Practical expertise in:

  • Web Ontology Language - OWL
  • Resource Description Framework - RDF
  • RDF Schema - RDFS
  • Simple Knowledge Organization System - SKOS
  • SPARQL
  • OWL API
  • Experience designing, developing and maintaining enterprise semantic models or canonical domain models.
  • Experience operating open-standards graph databases, including configuration, data loading, querying and performance considerations.
  • Demonstrable ability to translate complex knowledge from subject-matter experts into formal semantic models.
  • Experience introducing semantic technologies to teams with limited or no previous exposure to ontology-based approaches.
  • Evidence of achieving successful adoption and capability transfer, rather than solely delivering technical artefacts.
  • Experience facilitating requirements-gathering and domain-modelling workshops with technical and non-technical participants.

Essential Skills

  • Strong ontology-engineering and knowledge-modelling capability.
  • Ability to explain semantic-modelling concepts to non-technical audiences without unnecessary jargon.
  • Ability to work with specialist domain experts and extract the knowledge required to produce coherent, usable models.
  • Strong requirements-analysis and stakeholder-management skills.
  • Comfortable working in an environment where the technology and operating model are still developing.
  • Pragmatic, patient and able to provide clarity in ambiguous situations.
  • Strong views on modelling quality, balanced with the flexibility to respond to practical delivery constraints.
  • Excellent written communication skills, with the ability to produce concise and usable guidance rather than academic documentation.
  • Clear and straightforward verbal communication.
  • Comfortable working across multidisciplinary and multicultural teams.
  • Able to influence technical decisions without direct ownership of engineering delivery.

Desirable Experience

  • Broader graph-database experience.
  • Requirements-life cycle management.
  • Product-management or platform-product experience.
  • Data-governance implementation.
  • Enterprise data architecture.
  • Team leadership, coaching or capability development.
  • Experience working across multiple business units or federated organisations.

Scope of the Role

  • The role is intended to build lasting capability within the platform team and wider business.

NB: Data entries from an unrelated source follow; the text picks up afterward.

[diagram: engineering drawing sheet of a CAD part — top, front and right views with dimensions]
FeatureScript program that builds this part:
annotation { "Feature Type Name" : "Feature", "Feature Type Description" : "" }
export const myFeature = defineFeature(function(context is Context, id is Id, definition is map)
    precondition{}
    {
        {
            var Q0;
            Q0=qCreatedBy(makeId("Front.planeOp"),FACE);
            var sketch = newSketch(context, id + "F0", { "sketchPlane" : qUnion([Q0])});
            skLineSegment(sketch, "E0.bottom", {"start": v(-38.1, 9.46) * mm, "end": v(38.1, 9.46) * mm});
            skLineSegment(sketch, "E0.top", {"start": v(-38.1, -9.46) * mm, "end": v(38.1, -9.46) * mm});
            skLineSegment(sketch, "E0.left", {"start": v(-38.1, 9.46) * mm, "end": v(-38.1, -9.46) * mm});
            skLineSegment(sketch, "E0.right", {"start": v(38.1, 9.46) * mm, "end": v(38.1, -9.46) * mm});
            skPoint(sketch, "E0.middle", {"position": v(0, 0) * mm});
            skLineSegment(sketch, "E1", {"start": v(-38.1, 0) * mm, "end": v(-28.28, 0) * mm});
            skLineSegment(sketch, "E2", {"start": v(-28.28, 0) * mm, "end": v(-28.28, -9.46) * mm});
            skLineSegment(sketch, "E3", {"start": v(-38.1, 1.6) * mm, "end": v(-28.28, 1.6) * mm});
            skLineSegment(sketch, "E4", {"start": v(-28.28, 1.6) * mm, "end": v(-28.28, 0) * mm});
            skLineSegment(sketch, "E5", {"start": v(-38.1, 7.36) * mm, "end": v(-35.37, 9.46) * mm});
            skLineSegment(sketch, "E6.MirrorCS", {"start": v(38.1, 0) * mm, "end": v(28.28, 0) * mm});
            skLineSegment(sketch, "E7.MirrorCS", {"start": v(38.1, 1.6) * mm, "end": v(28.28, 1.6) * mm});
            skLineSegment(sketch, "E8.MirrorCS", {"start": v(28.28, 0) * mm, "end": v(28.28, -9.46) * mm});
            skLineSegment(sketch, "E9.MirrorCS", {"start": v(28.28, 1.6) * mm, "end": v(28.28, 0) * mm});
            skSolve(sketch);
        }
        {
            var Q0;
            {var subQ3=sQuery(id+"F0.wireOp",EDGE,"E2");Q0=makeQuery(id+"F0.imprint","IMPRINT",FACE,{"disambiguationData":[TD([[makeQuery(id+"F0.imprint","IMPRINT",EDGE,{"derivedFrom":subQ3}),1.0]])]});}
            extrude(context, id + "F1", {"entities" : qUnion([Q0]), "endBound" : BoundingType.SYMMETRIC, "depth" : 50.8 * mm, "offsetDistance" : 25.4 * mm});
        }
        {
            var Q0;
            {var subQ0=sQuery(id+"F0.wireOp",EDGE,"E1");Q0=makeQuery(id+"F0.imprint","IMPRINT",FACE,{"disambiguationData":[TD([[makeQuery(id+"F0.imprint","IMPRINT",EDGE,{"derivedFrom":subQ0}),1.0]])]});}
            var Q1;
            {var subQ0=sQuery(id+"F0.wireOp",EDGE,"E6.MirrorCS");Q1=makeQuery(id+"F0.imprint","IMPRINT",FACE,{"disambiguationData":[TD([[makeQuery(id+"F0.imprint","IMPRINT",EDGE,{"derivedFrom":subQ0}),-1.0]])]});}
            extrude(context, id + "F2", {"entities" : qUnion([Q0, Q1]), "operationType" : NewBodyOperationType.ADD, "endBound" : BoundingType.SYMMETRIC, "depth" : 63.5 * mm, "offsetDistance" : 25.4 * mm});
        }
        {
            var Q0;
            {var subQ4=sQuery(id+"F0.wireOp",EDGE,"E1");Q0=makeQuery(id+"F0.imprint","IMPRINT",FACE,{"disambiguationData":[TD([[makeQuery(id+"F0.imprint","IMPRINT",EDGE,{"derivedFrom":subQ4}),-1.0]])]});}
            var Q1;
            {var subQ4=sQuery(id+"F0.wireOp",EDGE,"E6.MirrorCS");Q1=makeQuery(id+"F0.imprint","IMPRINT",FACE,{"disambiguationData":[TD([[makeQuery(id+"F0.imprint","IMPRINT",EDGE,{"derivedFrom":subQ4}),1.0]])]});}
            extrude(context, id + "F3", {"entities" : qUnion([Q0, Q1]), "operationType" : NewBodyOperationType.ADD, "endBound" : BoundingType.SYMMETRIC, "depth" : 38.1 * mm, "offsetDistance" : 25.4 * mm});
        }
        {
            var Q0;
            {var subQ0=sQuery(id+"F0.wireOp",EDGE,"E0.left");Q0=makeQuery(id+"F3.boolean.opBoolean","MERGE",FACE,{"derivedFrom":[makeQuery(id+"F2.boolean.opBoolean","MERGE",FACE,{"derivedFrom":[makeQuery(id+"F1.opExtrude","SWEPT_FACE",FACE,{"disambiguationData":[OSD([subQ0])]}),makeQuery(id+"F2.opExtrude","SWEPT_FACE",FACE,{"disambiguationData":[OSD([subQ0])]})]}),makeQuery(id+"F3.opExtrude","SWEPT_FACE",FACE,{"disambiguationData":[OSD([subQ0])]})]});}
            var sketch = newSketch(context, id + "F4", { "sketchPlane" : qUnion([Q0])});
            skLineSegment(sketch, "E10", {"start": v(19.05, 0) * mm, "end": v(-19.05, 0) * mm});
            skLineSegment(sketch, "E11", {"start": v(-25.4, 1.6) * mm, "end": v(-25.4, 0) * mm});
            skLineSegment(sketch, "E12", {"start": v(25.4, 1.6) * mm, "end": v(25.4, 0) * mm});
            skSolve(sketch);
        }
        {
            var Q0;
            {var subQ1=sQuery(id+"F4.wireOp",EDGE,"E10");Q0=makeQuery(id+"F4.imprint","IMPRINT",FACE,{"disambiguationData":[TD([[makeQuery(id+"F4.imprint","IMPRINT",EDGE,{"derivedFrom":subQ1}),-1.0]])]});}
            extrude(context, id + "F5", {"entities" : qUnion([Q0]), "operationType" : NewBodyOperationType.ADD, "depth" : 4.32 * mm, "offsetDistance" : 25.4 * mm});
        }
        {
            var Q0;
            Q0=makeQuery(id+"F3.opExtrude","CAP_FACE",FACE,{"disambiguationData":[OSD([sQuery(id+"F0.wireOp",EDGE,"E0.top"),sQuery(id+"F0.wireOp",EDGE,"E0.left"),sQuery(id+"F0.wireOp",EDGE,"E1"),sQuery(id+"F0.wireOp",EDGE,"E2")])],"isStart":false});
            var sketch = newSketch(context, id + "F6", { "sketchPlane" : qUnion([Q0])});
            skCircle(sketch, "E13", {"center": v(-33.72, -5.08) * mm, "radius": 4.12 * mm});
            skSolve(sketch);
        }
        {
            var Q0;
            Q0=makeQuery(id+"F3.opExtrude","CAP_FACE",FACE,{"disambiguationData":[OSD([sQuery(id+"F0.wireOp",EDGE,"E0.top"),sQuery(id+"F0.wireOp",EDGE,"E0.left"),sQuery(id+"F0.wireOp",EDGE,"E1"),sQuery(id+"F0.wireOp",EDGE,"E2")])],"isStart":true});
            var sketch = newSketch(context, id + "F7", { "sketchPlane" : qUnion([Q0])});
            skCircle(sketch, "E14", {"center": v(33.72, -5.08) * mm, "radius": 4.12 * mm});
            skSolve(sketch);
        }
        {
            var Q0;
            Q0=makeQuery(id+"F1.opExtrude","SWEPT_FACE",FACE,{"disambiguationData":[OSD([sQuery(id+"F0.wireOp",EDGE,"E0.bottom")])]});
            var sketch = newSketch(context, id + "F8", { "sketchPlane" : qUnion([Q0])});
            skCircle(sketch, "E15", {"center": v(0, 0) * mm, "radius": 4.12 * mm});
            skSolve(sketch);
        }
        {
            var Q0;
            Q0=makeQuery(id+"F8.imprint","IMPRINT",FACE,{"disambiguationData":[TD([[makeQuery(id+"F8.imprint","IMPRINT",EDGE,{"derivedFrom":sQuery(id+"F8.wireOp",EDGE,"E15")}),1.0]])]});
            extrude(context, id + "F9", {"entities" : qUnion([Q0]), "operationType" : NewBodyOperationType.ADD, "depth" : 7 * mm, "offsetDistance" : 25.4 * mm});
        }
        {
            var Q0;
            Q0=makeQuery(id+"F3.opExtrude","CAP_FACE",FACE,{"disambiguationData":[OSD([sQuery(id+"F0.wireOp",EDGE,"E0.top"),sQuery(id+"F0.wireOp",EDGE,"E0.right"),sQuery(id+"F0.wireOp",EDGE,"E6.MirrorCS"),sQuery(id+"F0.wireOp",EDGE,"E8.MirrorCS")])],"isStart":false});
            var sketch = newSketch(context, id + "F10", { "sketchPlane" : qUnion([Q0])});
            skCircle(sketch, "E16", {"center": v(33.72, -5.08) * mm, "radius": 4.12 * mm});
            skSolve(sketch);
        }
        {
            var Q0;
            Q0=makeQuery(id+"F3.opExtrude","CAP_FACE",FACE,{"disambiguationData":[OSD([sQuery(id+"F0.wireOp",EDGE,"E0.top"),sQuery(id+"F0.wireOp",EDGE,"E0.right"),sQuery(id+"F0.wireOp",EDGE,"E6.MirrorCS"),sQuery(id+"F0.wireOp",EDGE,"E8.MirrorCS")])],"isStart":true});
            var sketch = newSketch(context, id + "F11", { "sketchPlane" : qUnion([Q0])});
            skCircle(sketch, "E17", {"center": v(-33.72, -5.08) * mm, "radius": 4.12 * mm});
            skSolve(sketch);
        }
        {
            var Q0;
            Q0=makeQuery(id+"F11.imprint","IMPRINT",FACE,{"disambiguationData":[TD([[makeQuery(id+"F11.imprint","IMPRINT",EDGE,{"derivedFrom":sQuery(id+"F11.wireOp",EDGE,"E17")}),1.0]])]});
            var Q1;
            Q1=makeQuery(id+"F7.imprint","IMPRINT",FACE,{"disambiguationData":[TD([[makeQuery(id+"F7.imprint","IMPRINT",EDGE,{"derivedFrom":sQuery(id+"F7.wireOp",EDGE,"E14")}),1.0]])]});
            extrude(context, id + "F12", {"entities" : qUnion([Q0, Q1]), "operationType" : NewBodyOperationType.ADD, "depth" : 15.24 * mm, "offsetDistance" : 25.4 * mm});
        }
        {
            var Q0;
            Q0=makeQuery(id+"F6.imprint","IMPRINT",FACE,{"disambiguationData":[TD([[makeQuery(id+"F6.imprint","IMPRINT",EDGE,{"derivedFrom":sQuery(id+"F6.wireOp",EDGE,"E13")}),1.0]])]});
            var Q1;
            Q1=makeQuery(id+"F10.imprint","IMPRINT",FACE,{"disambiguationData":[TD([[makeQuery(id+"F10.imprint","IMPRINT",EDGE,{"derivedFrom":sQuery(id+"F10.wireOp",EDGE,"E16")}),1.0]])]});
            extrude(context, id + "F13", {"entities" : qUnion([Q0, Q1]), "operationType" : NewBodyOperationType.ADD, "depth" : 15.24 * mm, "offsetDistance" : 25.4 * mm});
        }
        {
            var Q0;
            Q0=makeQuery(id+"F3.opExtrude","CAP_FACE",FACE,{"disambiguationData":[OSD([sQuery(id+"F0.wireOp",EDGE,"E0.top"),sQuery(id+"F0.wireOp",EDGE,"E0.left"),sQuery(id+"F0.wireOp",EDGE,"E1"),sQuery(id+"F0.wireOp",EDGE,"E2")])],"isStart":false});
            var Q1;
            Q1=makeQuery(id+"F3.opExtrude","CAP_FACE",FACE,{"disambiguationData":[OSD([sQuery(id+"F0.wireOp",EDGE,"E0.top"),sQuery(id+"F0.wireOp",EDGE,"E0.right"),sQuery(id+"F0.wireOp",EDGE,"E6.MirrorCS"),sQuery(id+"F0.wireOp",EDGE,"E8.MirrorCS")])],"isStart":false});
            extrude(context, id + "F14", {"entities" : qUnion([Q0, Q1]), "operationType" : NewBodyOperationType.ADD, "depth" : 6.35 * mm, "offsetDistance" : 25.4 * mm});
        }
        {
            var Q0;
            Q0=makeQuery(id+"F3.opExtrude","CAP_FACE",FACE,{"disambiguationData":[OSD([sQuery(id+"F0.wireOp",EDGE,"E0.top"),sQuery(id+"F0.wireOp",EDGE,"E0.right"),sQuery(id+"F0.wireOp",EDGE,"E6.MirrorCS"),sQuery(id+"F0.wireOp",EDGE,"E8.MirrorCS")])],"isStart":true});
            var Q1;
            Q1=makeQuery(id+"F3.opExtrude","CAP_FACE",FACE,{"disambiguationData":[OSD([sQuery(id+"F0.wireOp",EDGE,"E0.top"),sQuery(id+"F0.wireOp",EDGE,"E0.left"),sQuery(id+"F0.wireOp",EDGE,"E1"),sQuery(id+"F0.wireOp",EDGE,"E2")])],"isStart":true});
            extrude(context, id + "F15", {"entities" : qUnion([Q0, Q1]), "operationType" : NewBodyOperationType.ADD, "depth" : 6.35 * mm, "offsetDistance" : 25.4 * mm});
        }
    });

The objective is to move progressively from hands-on delivery to coaching and advisory support as internal teams become more autonomous.
  • This is.*not a software-engineering role*. The contractor will not be responsible for building the underlying platform infrastructure but must have sufficient technical expertise to guide the teams responsible for its delivery.
  • This is.*not a data-governance ownership role*. Governance policies will be owned by the appropriate governance stakeholders; this role will help ensure those policies are implemented effectively within semantic models and platform practices.